The Water Tower owners’ lawsuit claimed the Arnold Acquisition Company was formed by the city of Arnold to secretly acquire property for the city’s development project. The countersuit said that claim is “nonsense,” and the Arnold Acquisition Company “was formed on May 12, 2021, by a single individual, without regard to the relevant projects, and was not a secret to anyone, and was not ‘caused to be formed’ by the city of Arnold.”

The Triangle TDD was formed in 2006 for the development of the Arnold Commons and Arnold Crossroads shopping plazas.

In the countersuit, Rovak disputes the Water Tower owners’ claims in the lawsuit that the Triangle TDD is no longer active.

“Triangle TDD’s projects are the ARC TDD’s projects, and the Triangle TDD must exist so long as the ARC TDD exists, as Triangle TDD provides the basis for governance of the ARC TDD, per Missouri statutes,” the suit says.

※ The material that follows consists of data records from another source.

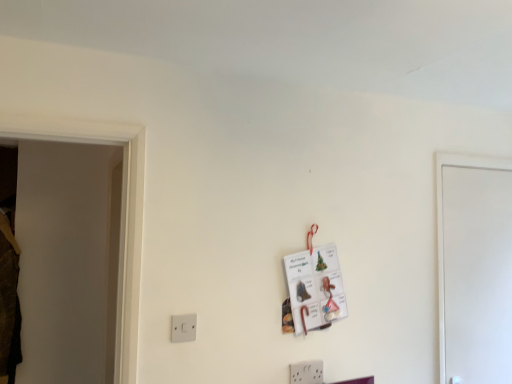
Question: Relative to white matte door at right, is white plastic light switch at lower left in front or behind?

Choices:
 (A) front
 (B) behind

Answer: (A)

Question: From their relative heights in the image, would you say white plastic light switch at lower left is taller or shorter than white matte door at right?

Choices:
 (A) short
 (B) tall

Answer: (A)

Question: Is white plastic light switch at lower left inside or outside of white matte door at right?

Choices:
 (A) outside
 (B) inside

Answer: (A)

Question: In terms of height, does white matte door at right look taller or shorter compared to white plastic light switch at lower left?

Choices:
 (A) short
 (B) tall

Answer: (B)

Question: In the image, is white matte door at right positioned in front of or behind white plastic light switch at lower left?

Choices:
 (A) behind
 (B) front

Answer: (A)

Question: Considering the positions of point (480, 218) and point (174, 319), is point (480, 218) closer or farther from the camera than point (174, 319)?

Choices:
 (A) farther
 (B) closer

Answer: (A)

Question: Visually, is white matte door at right positioned to the left or to the right of white plastic light switch at lower left?

Choices:
 (A) right
 (B) left

Answer: (A)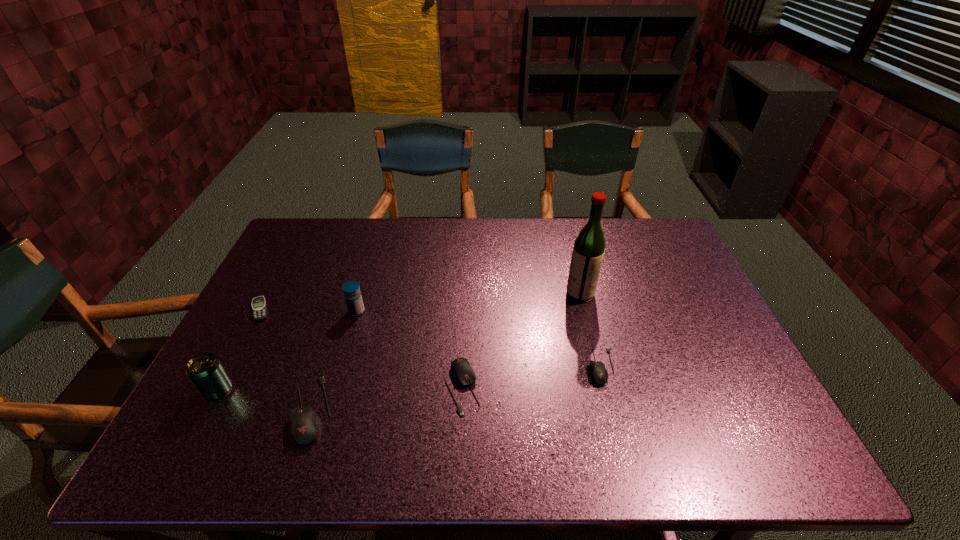
Identify the location of mouse that can be found as the second closest to the third object from right to left. The image size is (960, 540). (599, 374).

At what (x,y) coordinates should I click in order to perform the action: click on the closest mouse to the leftmost mouse. Please return your answer as a coordinate pair (x, y). Looking at the image, I should click on (462, 373).

Locate an element on the screen. The width and height of the screenshot is (960, 540). free space that satisfies the following two spatial constraints: 1. on the back side of the beer can; 2. on the right side of the second mouse from right to left is located at coordinates (220, 387).

Where is `vacant region that satisfies the following two spatial constraints: 1. on the back side of the beer can; 2. on the right side of the medicine`? vacant region that satisfies the following two spatial constraints: 1. on the back side of the beer can; 2. on the right side of the medicine is located at coordinates (259, 312).

The height and width of the screenshot is (540, 960). What are the coordinates of `free space that satisfies the following two spatial constraints: 1. on the front side of the medicine; 2. on the left side of the fifth tallest object` in the screenshot? It's located at (335, 387).

I want to click on vacant space that satisfies the following two spatial constraints: 1. on the label of the tallest object; 2. on the front side of the beer can, so click(605, 390).

Identify the location of free space in the image that satisfies the following two spatial constraints: 1. on the label of the tallest object; 2. on the right side of the shortest mouse. (598, 367).

Identify the location of free space that satisfies the following two spatial constraints: 1. on the front side of the shortest object; 2. on the left side of the beer can. This screenshot has width=960, height=540. (218, 390).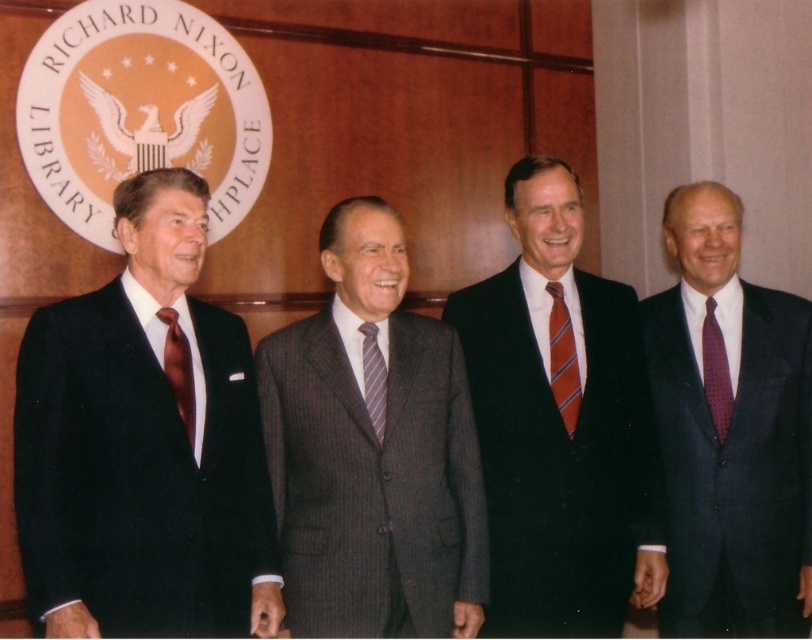
You are standing in front of the Richard Nixon Library emblem and see the gray pinstripe suit at center and the satin brown tie at left. Which object is closer to you?

The gray pinstripe suit at center is closer to you than the satin brown tie at left.

You are a photographer at the Richard Nixon Library and Museum event. You need to capture a photo where the dark blue suit at right and the striped silk tie at center are both clearly visible. Based on their positions, which one should you focus on first to ensure both are in focus?

The dark blue suit at right is further to the viewer than the striped silk tie at center. To ensure both are in focus, you should focus on the dark blue suit at right first, as it is closer to the camera, and the striped silk tie at center will naturally fall into the depth of field if focused properly.

You are a photographer at the Richard Nixon Library and Museum event. You need to capture a photo of the gray pinstripe suit at center and the satin brown tie at left. Based on their positions, which object is wider?

The gray pinstripe suit at center might be wider than the satin brown tie at left.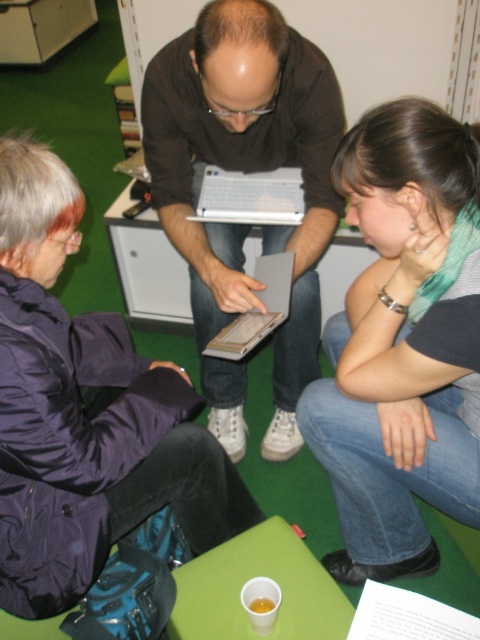
You are a delivery person trying to place a small package on the floor between the denim jeans at lower right and the satin silver laptop at center. Based on the space available, can you fit the package there?

The denim jeans at lower right might be wider than the satin silver laptop at center, so there might not be enough space to fit the package between them.

You are a photographer setting up a tripod to capture the denim jeans at lower right and the purple satin jacket at upper left. Since you want to focus on the closest object, which one should you adjust your camera settings for?

The denim jeans at lower right is closer to you than the purple satin jacket at upper left, so you should adjust your camera settings to focus on the denim jeans at lower right.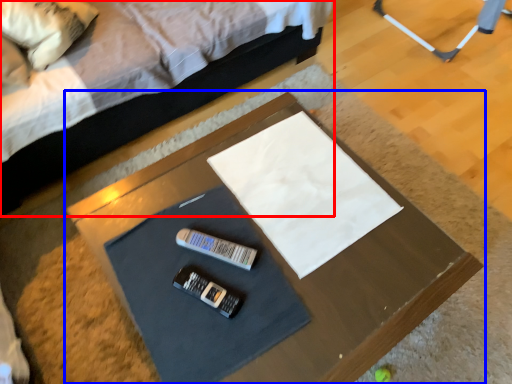
Question: Which point is closer to the camera, bed (highlighted by a red box) or table (highlighted by a blue box)?

Choices:
 (A) bed
 (B) table

Answer: (B)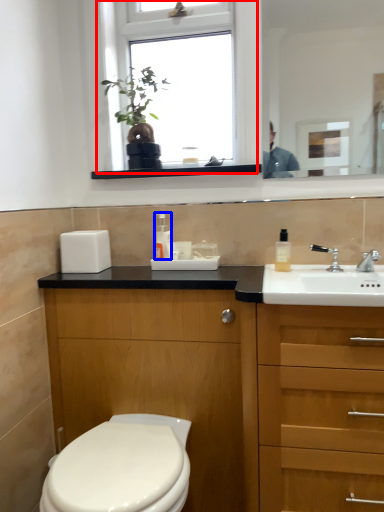
Question: Which object appears closest to the camera in this image, window (highlighted by a red box) or toiletry (highlighted by a blue box)?

Choices:
 (A) window
 (B) toiletry

Answer: (A)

The countersuit also says the Water Tower lawsuit calling for the ARC TDD and Triangle TDD to be dissolved is impossible and illegal. It also says the 1-cent sales tax customers pay at businesses in the ARC TDD cannot be repealed.

The countersuit says a district can’t be abolished if there are authorized but not yet completed projects in the documents pursuant to which it was formed. Some of the projects not completed include building a road connecting Hwy. 141 to Michigan Avenue and improvements to Jeffco Boulevard, Hwy. 141 and other publicly accessible roadways, parking facilities and transportation-related improvements benefiting the district.

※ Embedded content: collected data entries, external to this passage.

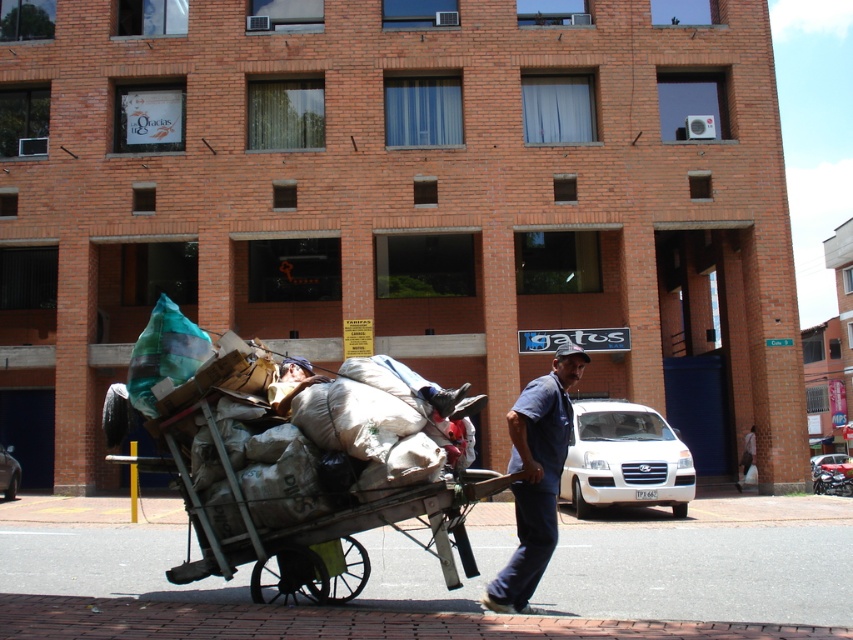
You are standing on the sidewalk and want to cross the street to reach a bus stop that is 10 meters away. The wooden cart at center is in your path. Can you safely walk around it without getting too close?

The wooden cart at center is 5.86 meters away from you. Since the bus stop is 10 meters away, you can safely walk around the cart as long as you maintain a safe distance of at least 5.86 meters from it while navigating around.

You are a delivery person who needs to deliver a package to the wooden cart at center. The delivery area requires that the package be placed precisely at the point with coordinates [315,477]. Can you confirm if the wooden cart at center is located at that point?

Yes, the point [315,477] corresponds to the wooden cart at center, so the package can be delivered there.

Based on the scene description, which object is taller when comparing the wooden cart at center and the blue denim shirt at center?

The wooden cart at center is taller than the blue denim shirt at center.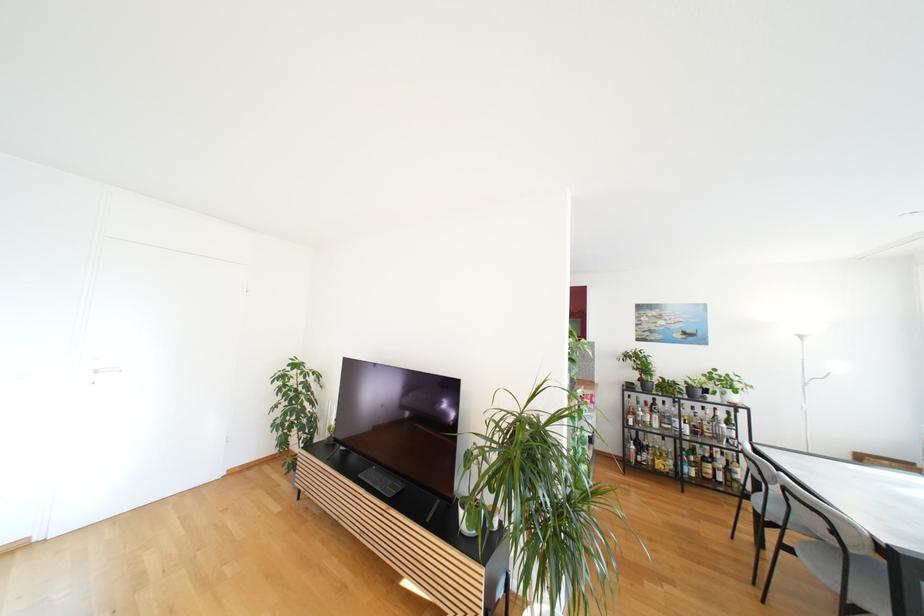
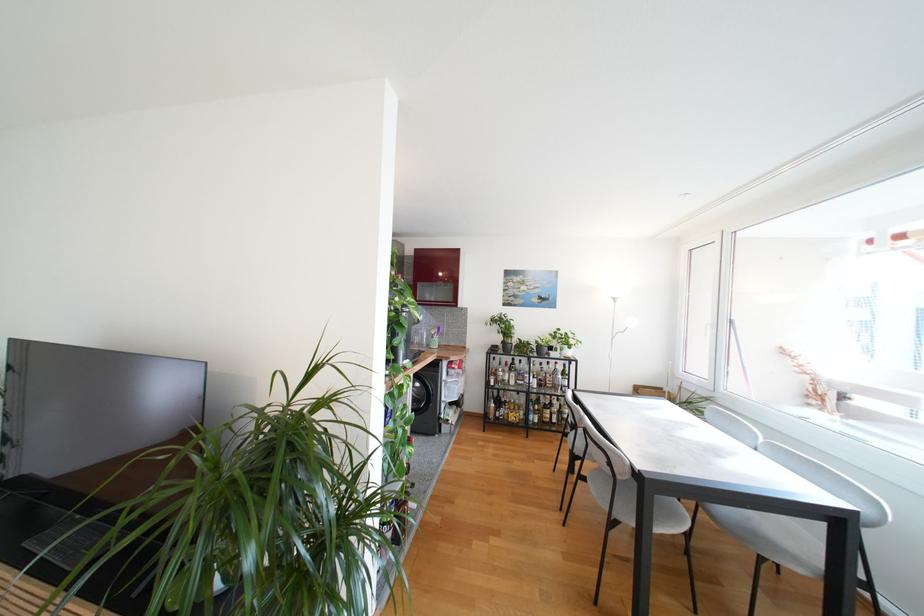
Locate, in the second image, the point that corresponds to point 654,426 in the first image.

(513, 383)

The countersuit also says the two TDDs cannot be dissolved because they were named in the Water Tower lawsuit, and the 1 percent sales tax cannot be repealed because that would impair “the district’s ability to repay any liabilities which it has incurred, money which it has borrowed or revenue bonds, notes or other obligations which it has issued or which have been issued by the commission or any local transportation authority to finance any project or projects, and here there are just such liabilities, notes and bonds, the repayment of which will be impaired to the detriment of the public as well as the defendant TDDs.”

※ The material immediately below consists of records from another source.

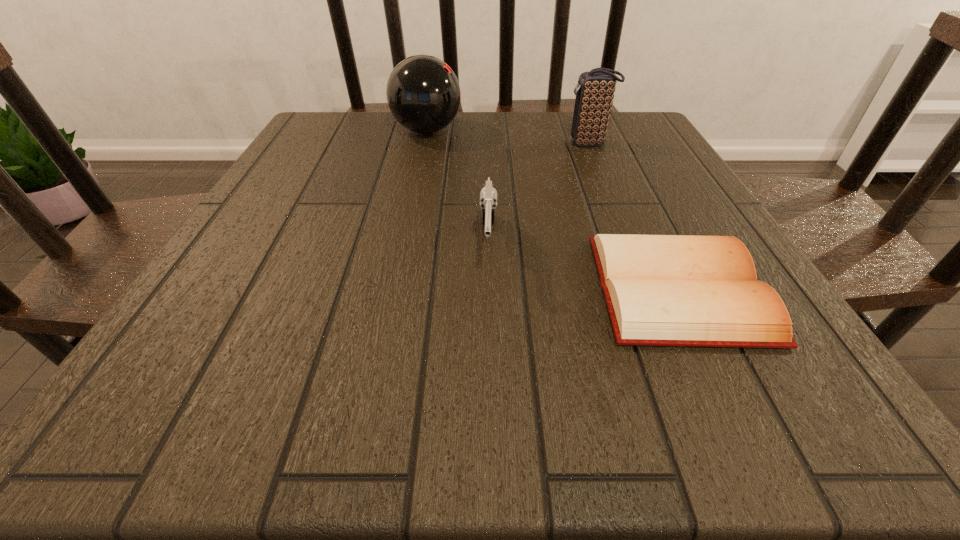
Identify the location of object that is the second closest to the bowling ball. (488, 196).

You are a GUI agent. You are given a task and a screenshot of the screen. Output one action in this format:
    pyautogui.click(x=<x>, y=<y>)
    Task: Click on the vacant space that satisfies the following two spatial constraints: 1. with the zip open on the Bible; 2. on the left side of the clutch bag
    The image size is (960, 540).
    Given the screenshot: What is the action you would take?
    pyautogui.click(x=649, y=288)

The width and height of the screenshot is (960, 540). What are the coordinates of `free spot that satisfies the following two spatial constraints: 1. on the surface of the leftmost object near the finger holes; 2. on the right side of the shortest object` in the screenshot? It's located at (394, 288).

Locate an element on the screen. The height and width of the screenshot is (540, 960). free space that satisfies the following two spatial constraints: 1. at the muzzle of the Bible; 2. on the right side of the second object from left to right is located at coordinates (489, 288).

Where is `vacant point that satisfies the following two spatial constraints: 1. at the muzzle of the Bible; 2. on the left side of the gun`? The image size is (960, 540). vacant point that satisfies the following two spatial constraints: 1. at the muzzle of the Bible; 2. on the left side of the gun is located at coordinates (489, 288).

The ARC TDD is required to make an annual contribution of $200,000 to Arnold to help pay off tax increment finance (TIF) bonds for the Arnold Commons and Arnold Crossroads developments.

The countersuit also challenges the Water Tower owners’ claim that the plan for the abandoned road project was developed in secret, and that there was no notice given that a section of the Water Tower shopping plaza would need to be acquired to construct the road.

The countersuit said the Water Tower owners “were aware of the ARC TDD’s intended projects, to the extent they impacted or would have impacted them, since the commencement of conversation and correspondence between representatives of the Plaintiff and the Defendants in August of 2023.”

The counter lawsuit said the Water Tower lawsuit has caused substantial damage to the Triangle and ARC TDDs and the public.

“The ARC TDD was poised to issue bonds in September of 2024,” the counter lawsuit said. “The bond documents, including such primary documents as bond indenture and preliminary offering statement, were in final form, but the underwriter was prevented from proceeding with the issuance of the bonds due to the uncertainties raised by Plaintiffs’ Petition which called into question not only the authority to do the projects the financing was to pay for, the authority to maintain the sales tax revenue that was the source of bond repayment, the authority to issue the bonds, but even the authority of the issuer of the bonds to even exist.”